The report of Farouk Lawal’s committee is now not worth the paper it is written on. In spite of all the efforts being made to distance the report itself from Farouk, the bitter truth is that the report is tainted beyond redemption. Far from redressing the damage by the House through the public relations stunt of re-listing Otedola’s companies, the act merely calls into question the credibility of all other findings and recommendations in the report. The infamy of instructing the House to de-list the two companies in the first place by Farouk has exposed other members of the committee (which for some curious reason is still there, intact, even though its report has been presented and accepted) will not be obliterated by the bravado and seeming defiance of the House’s decision to re-list. Why should anyone believe that Otedola was the only one asked to give bribes, or who actually gave? Why should anyone believe that subsequent work on the report will be conducted with higher levels of integrity with everyone else in place except Farouk? Why should President Jonathan take the national assembly serious when it demands that he forwards its report to law enforcement agencies for action? Why should we have faith that law enforcement agencies which collaborated with Otedola to ensnare Farouk will be fair and dispassionate in investigating and possibly prosecuting cases? If ten or more importers come forward to claim that bribes were demanded, will that torpedo the entire report or would it still retain some value?

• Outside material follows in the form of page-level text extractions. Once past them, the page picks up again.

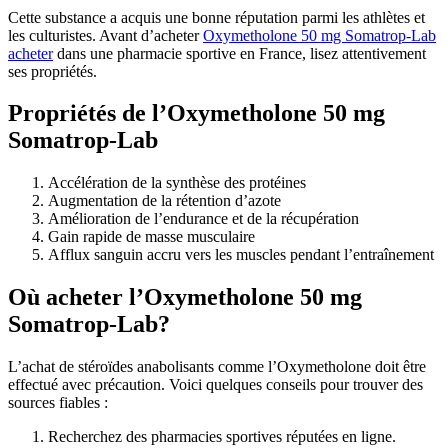
Cette substance a acquis une bonne réputation parmi les athlètes et
les culturistes. Avant d’acheter
Oxymetholone 50 mg Somatrop-Lab
acheter
dans une pharmacie sportive en France, lisez attentivement
ses propriétés.
Propriétés de l’Oxymetholone 50 mg
Somatrop-Lab
Accélération de la synthèse des protéines
Augmentation de la rétention d’azote
Amélioration de l’endurance et de la récupération
Gain rapide de masse musculaire
Afflux sanguin accru vers les muscles pendant l’entraînement
Où acheter l’Oxymetholone 50 mg
Somatrop-Lab?
L’achat de stéroïdes anabolisants comme l’Oxymetholone doit être
effectué avec précaution. Voici quelques conseils pour trouver des
sources fiables :
Recherchez des pharmacies sportives réputées en ligne.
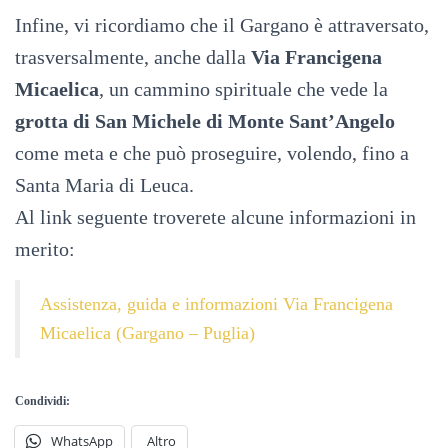
Infine, vi ricordiamo che il Gargano è attraversato,
trasversalmente, anche dalla
Via Francigena
Micaelica
, un cammino spirituale che vede la
grotta di San Michele di Monte Sant’Angelo
come meta e che può proseguire, volendo, fino a
Santa Maria di Leuca.
Al link seguente troverete alcune informazioni in
merito:
Assistenza, guida e informazioni Via Francigena
Micaelica (Gargano – Puglia)
Condividi:
WhatsApp
Altro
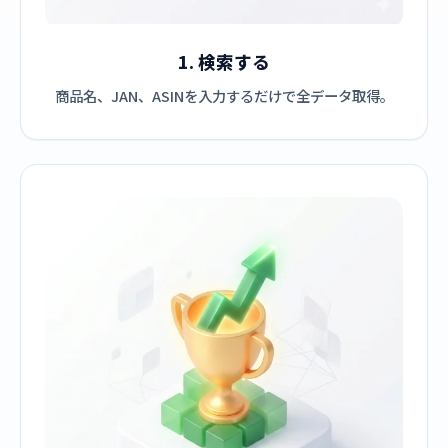
1. 検索する
商品名、JAN、ASINを入力するだけで全データ取得。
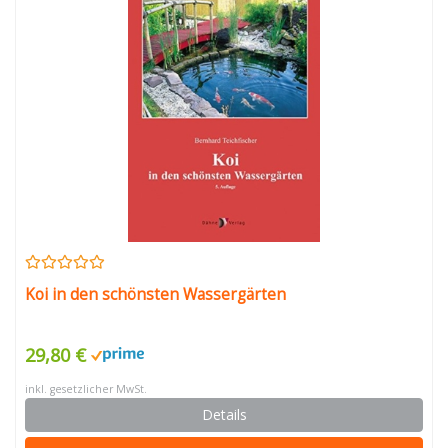
Koi in den schönsten Wassergärten
29,80 €
inkl. gesetzlicher MwSt.
Details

As matters stand, Nigerians need to demand that President Jonathan sets up a Judicial Panel of Enquiry on Fuel Subsidy, which should investigate the entire policy, its practice, the Farouk Lawal report and the bribery saga. Many Nigerians will scoff at this idea, given the deep distrust – much of it justified – over all institutions of state. But whatever reservations we have over having a judicial investigation, it is better than having a severely compromised report moving back and forth between the executive and legislature, which may be precisely what those who subverted it want. Whatever happens, we must not end up like the well digger who digs himself into the bowels of the earth and finds no water, and then is unable to come up. The President may not set up a judicial panel on his own volition. The national assembly will not abandon the Farouk Lawal report (as amended) on its own volition. So Nigerians should demand for what can be done with some credibility, because this scam must be paid for, and not with bribes.